I model this stuff in real world size so the printer seems fine with window frame components as long as they are 2 inches thick in real life. If I model a wrought iron fence for example, I’ll make 2 inch pickets which will print as 1 single deposition line.

I’ve been picking back up on projects now that the days are getting shorter and my basement which was flooding has finished major waterproofing work and is staying dry.

The towers…there’s 2 are 99.9% done and I’ll be showing those soon.

In the meantime, I didnt want to keep the printer idle and got this smaller project designed and printed in about a week. It’s inspired by a building located at 758 West North Ave, in Chicago. Not an exact copy, but close enough where I could just copy and paste facade modules in sketchup and get to printing. It’s about 7" long x 6" wide and 8.5" tall to the chimney tops and the walls were one solid print with the roof piece separate. Used about a half roll of PLA so this was a $9 project.

I’m actually a lot further ahead than what is shown. Building is already mostly painted, windows are ready to install and I already have the interior 3d printed which includes an ornate central staircase with decorative iron railings. Entire interior will be lit.

One thing I would change in the future is maybe go a step smaller in the brick module sizes. I did real size bricks for the Detroit life, but that took eternity to print. Doubled the size of the bricks for this and there’s definitely clear definition, but just a bit large. I’ll maybe print real life brick sizes at 4" tall by 10 inches long as a compromise in the next model.

What I like is this building could serve a variety of uses. An auditorium, library, city or county building.

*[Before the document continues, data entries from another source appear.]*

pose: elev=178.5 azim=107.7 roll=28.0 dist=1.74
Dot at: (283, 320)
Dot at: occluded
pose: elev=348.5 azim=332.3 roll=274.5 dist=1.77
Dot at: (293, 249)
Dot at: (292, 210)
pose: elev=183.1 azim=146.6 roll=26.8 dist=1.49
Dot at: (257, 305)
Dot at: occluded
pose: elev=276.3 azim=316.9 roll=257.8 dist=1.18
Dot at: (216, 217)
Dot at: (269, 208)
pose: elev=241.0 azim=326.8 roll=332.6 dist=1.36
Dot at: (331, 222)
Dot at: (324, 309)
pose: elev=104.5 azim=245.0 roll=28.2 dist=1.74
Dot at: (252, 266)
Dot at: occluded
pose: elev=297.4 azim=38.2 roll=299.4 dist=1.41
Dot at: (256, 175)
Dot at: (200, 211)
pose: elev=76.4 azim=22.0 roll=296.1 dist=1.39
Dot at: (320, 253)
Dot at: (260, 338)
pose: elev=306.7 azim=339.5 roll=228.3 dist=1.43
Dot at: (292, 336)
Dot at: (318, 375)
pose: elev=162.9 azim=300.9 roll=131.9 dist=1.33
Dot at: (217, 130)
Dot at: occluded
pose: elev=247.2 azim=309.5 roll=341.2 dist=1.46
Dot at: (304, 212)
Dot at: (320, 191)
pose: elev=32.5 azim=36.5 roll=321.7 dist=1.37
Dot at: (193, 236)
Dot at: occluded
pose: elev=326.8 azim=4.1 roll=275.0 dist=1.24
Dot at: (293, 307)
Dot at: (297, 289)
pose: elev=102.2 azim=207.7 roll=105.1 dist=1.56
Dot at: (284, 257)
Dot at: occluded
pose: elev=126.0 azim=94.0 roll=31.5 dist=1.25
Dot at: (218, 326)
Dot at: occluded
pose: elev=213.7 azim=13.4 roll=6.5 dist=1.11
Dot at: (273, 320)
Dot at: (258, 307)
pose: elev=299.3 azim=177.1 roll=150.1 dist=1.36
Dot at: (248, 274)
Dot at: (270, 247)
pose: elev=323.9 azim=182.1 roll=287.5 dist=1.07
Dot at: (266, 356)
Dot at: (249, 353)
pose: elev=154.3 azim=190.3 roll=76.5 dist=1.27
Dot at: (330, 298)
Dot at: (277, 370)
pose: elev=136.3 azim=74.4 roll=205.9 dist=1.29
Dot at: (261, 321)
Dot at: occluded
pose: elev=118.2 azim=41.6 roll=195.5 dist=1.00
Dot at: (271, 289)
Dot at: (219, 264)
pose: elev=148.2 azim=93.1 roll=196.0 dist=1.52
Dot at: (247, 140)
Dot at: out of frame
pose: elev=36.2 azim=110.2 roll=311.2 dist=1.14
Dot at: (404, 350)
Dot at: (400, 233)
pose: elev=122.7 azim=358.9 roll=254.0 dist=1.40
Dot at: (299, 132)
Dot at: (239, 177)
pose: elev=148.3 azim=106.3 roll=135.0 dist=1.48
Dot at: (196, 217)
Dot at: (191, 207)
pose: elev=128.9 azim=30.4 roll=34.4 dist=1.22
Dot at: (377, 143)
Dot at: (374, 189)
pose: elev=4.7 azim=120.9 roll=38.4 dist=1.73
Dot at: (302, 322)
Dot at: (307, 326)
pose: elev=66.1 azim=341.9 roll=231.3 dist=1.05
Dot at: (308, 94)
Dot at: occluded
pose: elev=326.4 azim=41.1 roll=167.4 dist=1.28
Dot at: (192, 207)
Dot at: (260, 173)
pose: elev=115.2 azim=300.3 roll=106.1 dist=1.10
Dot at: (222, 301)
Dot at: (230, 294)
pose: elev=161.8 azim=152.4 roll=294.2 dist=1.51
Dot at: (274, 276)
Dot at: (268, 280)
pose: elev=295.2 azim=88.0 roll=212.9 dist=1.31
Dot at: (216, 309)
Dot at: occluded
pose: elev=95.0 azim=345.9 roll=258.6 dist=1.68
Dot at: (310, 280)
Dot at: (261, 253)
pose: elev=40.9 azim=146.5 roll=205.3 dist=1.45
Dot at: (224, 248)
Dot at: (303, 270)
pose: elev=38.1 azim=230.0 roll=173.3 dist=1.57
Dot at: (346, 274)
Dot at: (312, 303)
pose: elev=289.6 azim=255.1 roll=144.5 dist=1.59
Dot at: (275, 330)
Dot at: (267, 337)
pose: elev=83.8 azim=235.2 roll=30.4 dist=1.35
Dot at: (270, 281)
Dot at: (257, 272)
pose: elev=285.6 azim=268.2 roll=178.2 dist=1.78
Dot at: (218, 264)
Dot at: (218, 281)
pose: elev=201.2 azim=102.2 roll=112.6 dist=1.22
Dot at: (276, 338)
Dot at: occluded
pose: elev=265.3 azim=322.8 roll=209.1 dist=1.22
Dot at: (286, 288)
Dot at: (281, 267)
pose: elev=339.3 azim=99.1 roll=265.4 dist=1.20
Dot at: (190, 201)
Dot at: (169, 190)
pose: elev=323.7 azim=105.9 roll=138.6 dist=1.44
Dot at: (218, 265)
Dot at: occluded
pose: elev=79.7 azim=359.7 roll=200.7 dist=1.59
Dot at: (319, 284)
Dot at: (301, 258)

NorthsideChi, I hope you don’t mind. I am posting a photo of 758 West North Ave, in Chicago. Your replica is certainly “close enough”. Well done.

Rich

Absolutely stunning work. The interiors and the lighting add so much realism that it is literally mind boggling. Thank you for sharing.

Great work.

I’ve been contemplating 3d printing for about 15 years. I know I need it for the detail work I am planning. Just recently I’ve considered printing sxtructures. My layout eras is 1895 so I figure I’ll have to do a lor of design work.

Thanks! Looking forward to showing more. 3d printing certainly helps create buildings of certain eras. Especially helpful creating complex pieces like corner turrets and bay windows. Not far from the North Ave example above is Armitage Ave at the CTA station with a ton of 19th century architecture. I’d like to create all of it.

Looking forward to more photos of your work. [Y]

Rich

Alright, the auditorium building is about 97% finished. Just need to outfit the ground floor a bit more and then it’s done. This was a pretty fast build considering the interior is one of the more detailed I’ve created

Apologies to anyone who may not see the images as my storage website is www- instead of www. and some browsers may not read that in the address.

Absolutely gorgeous. Outstanding workmanship. [Y]

Rich

I heartily agree, but I’d be hesitant to put a structure like that on my layout, as it would make everything else look like it was built by a blind man with no hands.